Useful Ollama Commands
A few commands worth knowing:
- ollama list — see all models you have downloaded
- ollama pull modelname — download a model without running it
- ollama rm modelname — delete a model to free disk space
- ollama ps — see what models are currently loaded in memory
- ollama run modelname 'your prompt here' — run a one-shot prompt from the terminal
You can also pass a file as context. For example, to summarize a document:
ollama run llama3.1 'Summarize this:' < my-document.txt
Ideas for What to Actually Do With It
Once Ollama is running, here are some genuinely useful things you can do:
Private Document Q&A
Paste in a contract, report, or article and ask questions about it. Nothing leaves your machine. This is particularly useful for anything you would not want to send to a cloud API — legal documents, internal business data, personal notes.
Code Review and Explanation
Paste a function and ask 'what does this do' or 'how would you improve this'. Models like CodeLlama and Deepseek-R1 are specifically tuned for code and will often catch issues or suggest cleaner approaches. Again, your codebase stays local.
Writing Assistance
Draft emails, rewrite paragraphs, brainstorm headings, or ask it to make a piece of writing more concise. The 8B+ models handle this well enough for everyday writing tasks.
Learning and Research
Ask it to explain concepts, quiz you on a topic, or break down something complex into simpler terms. Models like Phi-4 and Mistral are particularly good at clear explanations.
Automating Terminal Tasks
Combine Ollama with shell scripts to build simple automation. Pipe text through a model, generate summaries of log files, or create a local 'ask me anything' script you can call from anywhere:
echo 'Explain this error: segmentation fault in malloc' | ollama run llama3.1
Running It Offline
On a plane, in a basement, in a location with spotty internet — once the model is downloaded, Ollama works with zero connectivity. This is one of its biggest practical advantages over web-based AI tools.
Going Further: Open WebUI
If you want a browser-based chat interface instead of the terminal, install Open WebUI. It connects to your local Ollama instance and gives you a ChatGPT-style UI with conversation history, model switching, and file uploads:
docker run -d -p 3000:80 --add-host=host.docker.internal:host-gateway ghcr.io/open-webui/open-webui:main
Then open localhost:3000 in your browser. You will see all your Ollama models available as options. This makes local AI accessible to anyone who finds the terminal intimidating.
The Bottom Line
Ollama removes almost all of the friction from running AI locally.
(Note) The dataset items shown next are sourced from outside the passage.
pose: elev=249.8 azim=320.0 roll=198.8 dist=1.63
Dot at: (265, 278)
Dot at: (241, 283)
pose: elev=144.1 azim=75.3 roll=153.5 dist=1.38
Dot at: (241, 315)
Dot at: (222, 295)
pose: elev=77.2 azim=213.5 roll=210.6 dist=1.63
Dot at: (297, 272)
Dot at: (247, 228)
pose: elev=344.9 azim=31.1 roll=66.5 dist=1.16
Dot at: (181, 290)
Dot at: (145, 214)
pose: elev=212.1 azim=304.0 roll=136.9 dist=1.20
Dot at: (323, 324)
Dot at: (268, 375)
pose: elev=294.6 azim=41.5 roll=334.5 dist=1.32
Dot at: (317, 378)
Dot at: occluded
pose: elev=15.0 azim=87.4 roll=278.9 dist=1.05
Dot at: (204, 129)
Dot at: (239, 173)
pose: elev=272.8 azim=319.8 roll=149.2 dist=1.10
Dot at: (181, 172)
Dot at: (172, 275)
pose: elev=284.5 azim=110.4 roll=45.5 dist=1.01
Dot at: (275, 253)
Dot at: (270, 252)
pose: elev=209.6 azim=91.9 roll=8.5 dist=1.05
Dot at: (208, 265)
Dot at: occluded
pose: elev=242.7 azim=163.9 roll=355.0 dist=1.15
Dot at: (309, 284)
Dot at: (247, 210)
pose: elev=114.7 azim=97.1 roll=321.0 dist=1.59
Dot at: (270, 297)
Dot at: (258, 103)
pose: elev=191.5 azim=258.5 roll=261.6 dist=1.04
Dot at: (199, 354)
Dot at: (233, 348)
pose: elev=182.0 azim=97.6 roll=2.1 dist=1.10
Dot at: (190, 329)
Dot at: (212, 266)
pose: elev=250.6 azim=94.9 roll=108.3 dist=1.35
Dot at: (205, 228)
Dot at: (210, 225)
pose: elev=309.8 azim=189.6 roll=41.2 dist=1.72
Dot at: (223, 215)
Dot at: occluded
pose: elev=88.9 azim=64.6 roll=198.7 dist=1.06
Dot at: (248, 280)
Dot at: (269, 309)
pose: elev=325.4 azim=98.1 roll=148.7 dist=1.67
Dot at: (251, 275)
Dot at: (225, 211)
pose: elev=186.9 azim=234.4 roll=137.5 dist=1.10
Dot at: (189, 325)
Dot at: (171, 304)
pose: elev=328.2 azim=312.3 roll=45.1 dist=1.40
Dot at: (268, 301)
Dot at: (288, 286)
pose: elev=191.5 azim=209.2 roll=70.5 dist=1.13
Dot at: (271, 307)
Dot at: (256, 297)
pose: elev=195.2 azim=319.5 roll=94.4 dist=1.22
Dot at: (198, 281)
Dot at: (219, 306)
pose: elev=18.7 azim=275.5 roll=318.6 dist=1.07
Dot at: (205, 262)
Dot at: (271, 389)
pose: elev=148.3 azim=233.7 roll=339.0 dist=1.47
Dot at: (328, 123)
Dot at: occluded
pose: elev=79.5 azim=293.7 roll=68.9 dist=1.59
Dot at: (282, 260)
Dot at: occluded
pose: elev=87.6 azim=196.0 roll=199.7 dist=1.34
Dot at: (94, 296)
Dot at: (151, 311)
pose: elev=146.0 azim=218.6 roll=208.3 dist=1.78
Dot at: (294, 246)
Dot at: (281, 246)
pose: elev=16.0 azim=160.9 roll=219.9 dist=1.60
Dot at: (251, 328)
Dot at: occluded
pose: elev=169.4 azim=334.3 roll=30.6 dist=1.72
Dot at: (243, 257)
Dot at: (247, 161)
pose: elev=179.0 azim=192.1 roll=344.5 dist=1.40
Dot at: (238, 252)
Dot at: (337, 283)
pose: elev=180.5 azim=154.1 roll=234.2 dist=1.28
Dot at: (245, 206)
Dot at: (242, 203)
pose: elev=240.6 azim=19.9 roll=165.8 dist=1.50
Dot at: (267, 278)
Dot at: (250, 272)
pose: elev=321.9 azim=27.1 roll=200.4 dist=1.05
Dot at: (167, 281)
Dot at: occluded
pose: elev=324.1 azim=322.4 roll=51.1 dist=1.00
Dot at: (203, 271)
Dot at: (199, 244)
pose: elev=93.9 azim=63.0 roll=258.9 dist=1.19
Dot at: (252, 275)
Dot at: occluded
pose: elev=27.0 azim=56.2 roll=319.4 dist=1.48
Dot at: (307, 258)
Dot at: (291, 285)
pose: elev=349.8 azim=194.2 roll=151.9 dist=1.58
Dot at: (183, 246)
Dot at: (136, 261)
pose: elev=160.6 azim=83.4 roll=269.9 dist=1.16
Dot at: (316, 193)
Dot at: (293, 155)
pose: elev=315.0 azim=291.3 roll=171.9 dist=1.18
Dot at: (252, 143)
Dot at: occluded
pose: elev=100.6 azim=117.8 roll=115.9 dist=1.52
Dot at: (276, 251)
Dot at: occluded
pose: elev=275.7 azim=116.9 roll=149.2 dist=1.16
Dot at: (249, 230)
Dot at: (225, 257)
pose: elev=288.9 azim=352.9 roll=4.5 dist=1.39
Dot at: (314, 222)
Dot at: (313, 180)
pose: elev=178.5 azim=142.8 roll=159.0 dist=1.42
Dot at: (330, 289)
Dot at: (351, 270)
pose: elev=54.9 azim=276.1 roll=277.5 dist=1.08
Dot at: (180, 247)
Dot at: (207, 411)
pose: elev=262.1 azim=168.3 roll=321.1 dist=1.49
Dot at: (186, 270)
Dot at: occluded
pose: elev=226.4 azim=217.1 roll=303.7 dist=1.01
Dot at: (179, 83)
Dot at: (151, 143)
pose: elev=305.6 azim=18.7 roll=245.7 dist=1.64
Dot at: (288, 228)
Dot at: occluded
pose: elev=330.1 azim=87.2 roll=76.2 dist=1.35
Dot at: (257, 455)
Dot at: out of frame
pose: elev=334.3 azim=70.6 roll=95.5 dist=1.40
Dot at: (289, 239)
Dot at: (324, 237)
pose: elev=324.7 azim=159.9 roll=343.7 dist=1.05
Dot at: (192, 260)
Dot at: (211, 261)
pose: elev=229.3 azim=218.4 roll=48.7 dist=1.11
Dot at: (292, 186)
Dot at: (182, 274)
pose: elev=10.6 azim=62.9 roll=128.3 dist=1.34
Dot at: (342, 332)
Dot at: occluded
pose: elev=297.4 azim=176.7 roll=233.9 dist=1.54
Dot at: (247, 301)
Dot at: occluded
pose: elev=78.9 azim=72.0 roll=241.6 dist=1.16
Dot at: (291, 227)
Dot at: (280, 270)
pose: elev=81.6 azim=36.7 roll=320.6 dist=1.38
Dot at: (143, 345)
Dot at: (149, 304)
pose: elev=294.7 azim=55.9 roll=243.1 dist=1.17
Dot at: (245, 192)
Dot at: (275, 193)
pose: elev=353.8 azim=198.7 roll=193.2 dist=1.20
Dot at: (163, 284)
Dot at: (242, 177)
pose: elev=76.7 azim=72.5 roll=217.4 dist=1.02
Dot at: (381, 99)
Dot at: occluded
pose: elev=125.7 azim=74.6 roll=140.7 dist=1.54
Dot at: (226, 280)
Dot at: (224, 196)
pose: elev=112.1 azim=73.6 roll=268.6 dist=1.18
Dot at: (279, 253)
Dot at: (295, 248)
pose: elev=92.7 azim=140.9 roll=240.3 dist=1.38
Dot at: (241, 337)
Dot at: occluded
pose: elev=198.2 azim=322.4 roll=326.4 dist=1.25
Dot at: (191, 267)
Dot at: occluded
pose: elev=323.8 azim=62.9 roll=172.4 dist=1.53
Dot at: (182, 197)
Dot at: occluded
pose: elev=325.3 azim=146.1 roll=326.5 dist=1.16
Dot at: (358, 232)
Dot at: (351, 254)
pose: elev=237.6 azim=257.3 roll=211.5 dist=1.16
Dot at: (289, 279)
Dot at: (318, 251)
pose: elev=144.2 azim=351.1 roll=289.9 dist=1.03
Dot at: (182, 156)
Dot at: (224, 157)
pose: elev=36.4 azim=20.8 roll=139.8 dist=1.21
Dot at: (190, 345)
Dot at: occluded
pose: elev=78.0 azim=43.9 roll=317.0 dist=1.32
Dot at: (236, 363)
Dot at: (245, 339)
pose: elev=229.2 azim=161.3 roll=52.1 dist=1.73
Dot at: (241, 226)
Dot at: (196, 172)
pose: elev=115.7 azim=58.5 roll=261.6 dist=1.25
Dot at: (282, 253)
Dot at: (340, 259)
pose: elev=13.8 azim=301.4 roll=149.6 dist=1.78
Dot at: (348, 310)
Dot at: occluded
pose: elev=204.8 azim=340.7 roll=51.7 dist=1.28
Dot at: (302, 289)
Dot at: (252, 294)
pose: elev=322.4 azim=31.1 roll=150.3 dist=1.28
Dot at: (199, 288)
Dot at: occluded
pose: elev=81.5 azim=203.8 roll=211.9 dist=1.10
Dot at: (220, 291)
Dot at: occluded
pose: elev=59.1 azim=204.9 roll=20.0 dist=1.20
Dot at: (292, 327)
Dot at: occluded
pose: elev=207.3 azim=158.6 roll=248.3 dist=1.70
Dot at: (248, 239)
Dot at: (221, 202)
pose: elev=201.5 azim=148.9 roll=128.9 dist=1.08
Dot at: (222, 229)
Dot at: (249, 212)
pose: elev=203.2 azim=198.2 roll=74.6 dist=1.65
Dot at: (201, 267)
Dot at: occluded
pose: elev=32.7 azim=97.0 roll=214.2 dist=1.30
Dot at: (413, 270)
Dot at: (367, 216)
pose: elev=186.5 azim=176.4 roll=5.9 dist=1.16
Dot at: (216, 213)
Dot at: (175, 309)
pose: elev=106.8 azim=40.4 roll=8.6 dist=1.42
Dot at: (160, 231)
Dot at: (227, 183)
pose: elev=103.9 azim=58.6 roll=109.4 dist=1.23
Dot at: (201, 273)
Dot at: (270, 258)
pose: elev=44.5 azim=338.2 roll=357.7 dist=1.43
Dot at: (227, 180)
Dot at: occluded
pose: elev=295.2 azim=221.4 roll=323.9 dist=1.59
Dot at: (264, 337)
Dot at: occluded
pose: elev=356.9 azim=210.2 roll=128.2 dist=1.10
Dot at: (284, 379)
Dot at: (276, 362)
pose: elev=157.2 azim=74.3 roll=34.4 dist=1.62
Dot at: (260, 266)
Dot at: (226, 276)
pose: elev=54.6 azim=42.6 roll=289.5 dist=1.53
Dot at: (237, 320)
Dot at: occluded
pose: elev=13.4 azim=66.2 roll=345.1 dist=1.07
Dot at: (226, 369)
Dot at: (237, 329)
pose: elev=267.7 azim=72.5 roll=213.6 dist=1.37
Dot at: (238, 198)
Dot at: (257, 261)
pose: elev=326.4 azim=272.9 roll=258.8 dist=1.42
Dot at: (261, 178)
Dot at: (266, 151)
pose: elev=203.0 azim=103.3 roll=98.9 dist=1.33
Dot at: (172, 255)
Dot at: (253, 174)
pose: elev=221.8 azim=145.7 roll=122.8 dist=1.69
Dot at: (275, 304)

The install takes two minutes, the first model takes a few minutes to download, and you are up and running. For anyone who has hesitated because local AI seemed technically daunting, this is the tool that changes that.
Start with llama3.2 on whatever hardware you have, see how it performs, then move up to a larger model if you want more capability. The difference between a 3B and an 8B model is noticeable, and the difference between 8B and 13B is noticeable again. Find the one that balances speed and quality for your machine and stick with it.